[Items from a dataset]
──────────────────────────────

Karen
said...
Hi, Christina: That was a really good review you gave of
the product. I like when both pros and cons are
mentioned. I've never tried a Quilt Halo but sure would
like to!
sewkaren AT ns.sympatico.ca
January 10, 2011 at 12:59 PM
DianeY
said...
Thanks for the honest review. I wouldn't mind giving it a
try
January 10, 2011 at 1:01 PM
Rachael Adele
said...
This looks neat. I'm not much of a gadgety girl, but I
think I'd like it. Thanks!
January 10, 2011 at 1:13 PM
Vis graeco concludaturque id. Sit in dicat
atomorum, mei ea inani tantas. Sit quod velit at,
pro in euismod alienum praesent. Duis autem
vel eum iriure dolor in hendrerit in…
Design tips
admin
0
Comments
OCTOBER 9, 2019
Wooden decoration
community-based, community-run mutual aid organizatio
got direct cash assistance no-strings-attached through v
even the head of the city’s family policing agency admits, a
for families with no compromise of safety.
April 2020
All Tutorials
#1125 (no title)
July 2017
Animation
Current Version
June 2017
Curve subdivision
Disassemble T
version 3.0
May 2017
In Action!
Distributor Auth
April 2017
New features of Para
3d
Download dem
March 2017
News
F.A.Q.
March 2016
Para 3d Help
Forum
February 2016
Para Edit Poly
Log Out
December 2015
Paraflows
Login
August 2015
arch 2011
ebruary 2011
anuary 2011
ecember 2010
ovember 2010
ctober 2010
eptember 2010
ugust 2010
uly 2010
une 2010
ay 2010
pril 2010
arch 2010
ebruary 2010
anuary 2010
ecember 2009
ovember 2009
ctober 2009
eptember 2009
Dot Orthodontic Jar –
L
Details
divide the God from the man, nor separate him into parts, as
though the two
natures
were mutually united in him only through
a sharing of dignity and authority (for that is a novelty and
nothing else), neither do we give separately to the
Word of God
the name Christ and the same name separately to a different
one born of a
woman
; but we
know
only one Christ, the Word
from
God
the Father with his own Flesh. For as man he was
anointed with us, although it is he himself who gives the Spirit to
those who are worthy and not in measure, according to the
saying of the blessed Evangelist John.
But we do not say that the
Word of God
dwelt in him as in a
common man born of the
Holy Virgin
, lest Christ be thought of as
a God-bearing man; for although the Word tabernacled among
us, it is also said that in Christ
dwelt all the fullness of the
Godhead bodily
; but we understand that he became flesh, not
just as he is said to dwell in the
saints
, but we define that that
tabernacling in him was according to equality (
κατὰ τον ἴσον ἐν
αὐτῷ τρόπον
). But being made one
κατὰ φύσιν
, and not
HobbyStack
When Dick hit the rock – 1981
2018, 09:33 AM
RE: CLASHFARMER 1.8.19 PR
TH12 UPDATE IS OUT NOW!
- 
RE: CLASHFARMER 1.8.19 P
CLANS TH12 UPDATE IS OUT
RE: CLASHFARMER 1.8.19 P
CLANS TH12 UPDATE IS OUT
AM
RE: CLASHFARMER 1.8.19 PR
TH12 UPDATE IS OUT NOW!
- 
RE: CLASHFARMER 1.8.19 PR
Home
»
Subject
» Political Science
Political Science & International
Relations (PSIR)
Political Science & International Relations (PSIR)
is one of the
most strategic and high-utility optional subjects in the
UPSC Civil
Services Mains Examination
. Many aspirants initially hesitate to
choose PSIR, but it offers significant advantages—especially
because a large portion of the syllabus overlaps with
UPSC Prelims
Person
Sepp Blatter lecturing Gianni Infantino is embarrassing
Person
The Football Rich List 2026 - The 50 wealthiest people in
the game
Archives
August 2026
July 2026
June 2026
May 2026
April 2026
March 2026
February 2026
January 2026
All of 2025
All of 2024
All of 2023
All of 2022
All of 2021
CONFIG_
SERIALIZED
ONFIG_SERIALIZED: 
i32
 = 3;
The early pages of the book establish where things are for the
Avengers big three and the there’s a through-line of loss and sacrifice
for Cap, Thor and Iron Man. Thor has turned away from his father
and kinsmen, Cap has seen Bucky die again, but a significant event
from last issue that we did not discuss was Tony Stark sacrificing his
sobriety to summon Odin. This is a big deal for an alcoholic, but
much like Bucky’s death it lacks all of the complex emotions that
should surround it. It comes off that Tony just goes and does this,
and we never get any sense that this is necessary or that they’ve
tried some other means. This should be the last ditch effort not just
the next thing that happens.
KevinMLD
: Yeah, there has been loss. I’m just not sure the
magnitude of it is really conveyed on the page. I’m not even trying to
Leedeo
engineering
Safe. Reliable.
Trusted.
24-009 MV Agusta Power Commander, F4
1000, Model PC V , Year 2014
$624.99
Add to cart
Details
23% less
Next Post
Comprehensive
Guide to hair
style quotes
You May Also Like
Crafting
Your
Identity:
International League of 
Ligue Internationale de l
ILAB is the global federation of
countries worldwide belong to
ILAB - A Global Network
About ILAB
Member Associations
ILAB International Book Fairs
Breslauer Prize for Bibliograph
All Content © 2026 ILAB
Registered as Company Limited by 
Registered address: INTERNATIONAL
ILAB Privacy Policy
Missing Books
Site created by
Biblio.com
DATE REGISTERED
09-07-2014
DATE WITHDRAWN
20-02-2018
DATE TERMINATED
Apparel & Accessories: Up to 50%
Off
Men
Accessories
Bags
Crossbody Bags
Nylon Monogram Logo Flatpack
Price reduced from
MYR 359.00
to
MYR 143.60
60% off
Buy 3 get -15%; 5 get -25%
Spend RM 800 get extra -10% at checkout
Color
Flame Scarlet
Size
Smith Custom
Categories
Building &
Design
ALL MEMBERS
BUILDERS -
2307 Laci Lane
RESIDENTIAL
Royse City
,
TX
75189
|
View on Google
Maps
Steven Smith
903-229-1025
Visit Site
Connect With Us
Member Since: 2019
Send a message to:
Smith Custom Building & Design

──────────────────────────────

Task item:
Your answer should be each line of the data that contains the word "really", copied as it stands.

Response to the exercise:
Hi, Christina: That was a really good review you gave of
magnitude of it is really conveyed on the page. I’m not even trying to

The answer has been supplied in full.